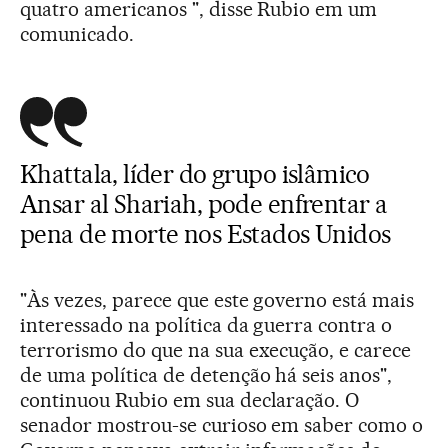
quatro americanos ", disse Rubio em um
comunicado.
Khattala, líder do grupo islâmico
Ansar al Shariah, pode enfrentar a
pena de morte nos Estados Unidos
"Às vezes, parece que este governo está mais
interessado na política da guerra contra o
terrorismo do que na sua execução, e carece
de uma política de detenção há seis anos",
continuou Rubio em sua declaração. O
senador mostrou-se curioso em saber como o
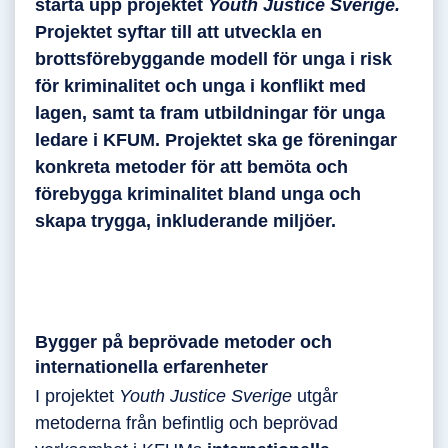
starta upp projektet
Youth Justice Sverige.
Projektet syftar till att utveckla en
brottsförebyggande modell för unga i risk
för kriminalitet och unga i konflikt med
lagen, samt ta fram utbildningar för unga
ledare i KFUM. Projektet ska ge föreningar
konkreta metoder för att bemöta och
förebygga kriminalitet bland unga och
skapa trygga, inkluderande miljöer.
Bygger på beprövade metoder och
internationella erfarenheter
I projektet
Youth Justice Sverige
utgår
metoderna från befintlig och beprövad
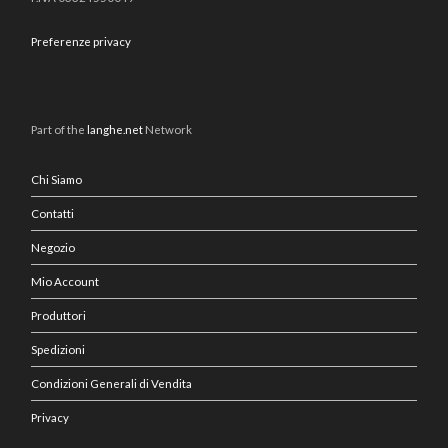
Preferenze privacy
Part of the
langhe.net
Network
Chi Siamo
Contatti
Negozio
Mio Account
Produttori
Spedizioni
Condizioni Generali di Vendita
Privacy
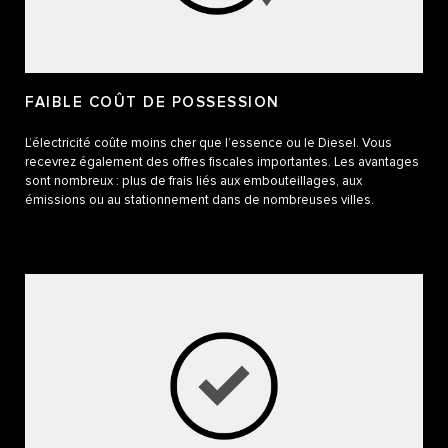
FAIBLE COÛT DE POSSESSION
L’électricité coûte moins cher que l’essence ou le Diesel. Vous
recevrez également des offres fiscales importantes. Les avantages
sont nombreux : plus de frais liés aux embouteillages, aux
émissions ou au stationnement dans de nombreuses villes.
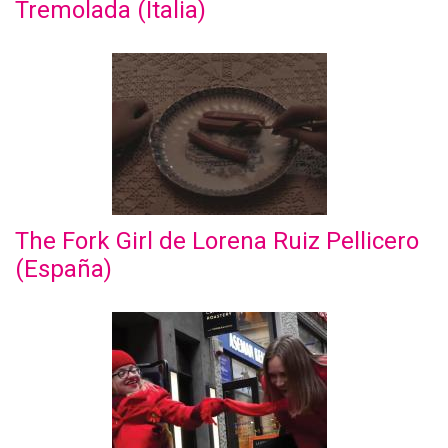
Tremolada (Italia)
The Fork Girl de Lorena Ruiz Pellicero
(España)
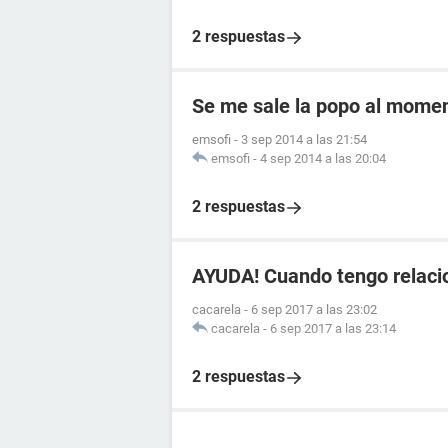
2 respuestas
Se me sale la popo al momen
emsofi
-
3 sep 2014 a las 21:54
emsofi
-
4 sep 2014 a las 20:04
2 respuestas
AYUDA! Cuando tengo relaci
cacarela
-
6 sep 2017 a las 23:02
cacarela
-
6 sep 2017 a las 23:14
2 respuestas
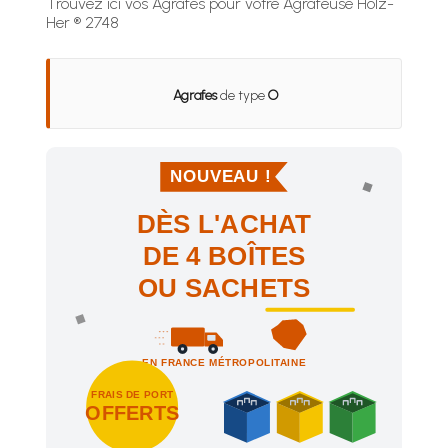
Trouvez ici vos Agrafes pour votre Agrafeuse Holz-
Her ® 2748
Agrafes
de type
O
NOUVEAU !
DÈS L'ACHAT
DE 4 BOÎTES
OU SACHETS
EN FRANCE MÉTROPOLITAINE
FRAIS DE PORT
OFFERTS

▶ [Activity] Report each line from the rows above that contains the word "política". Case counts, so capital and lowercase letters must match.

▶ [Response]
interessado na política da guerra contra o
de uma política de detenção há seis anos",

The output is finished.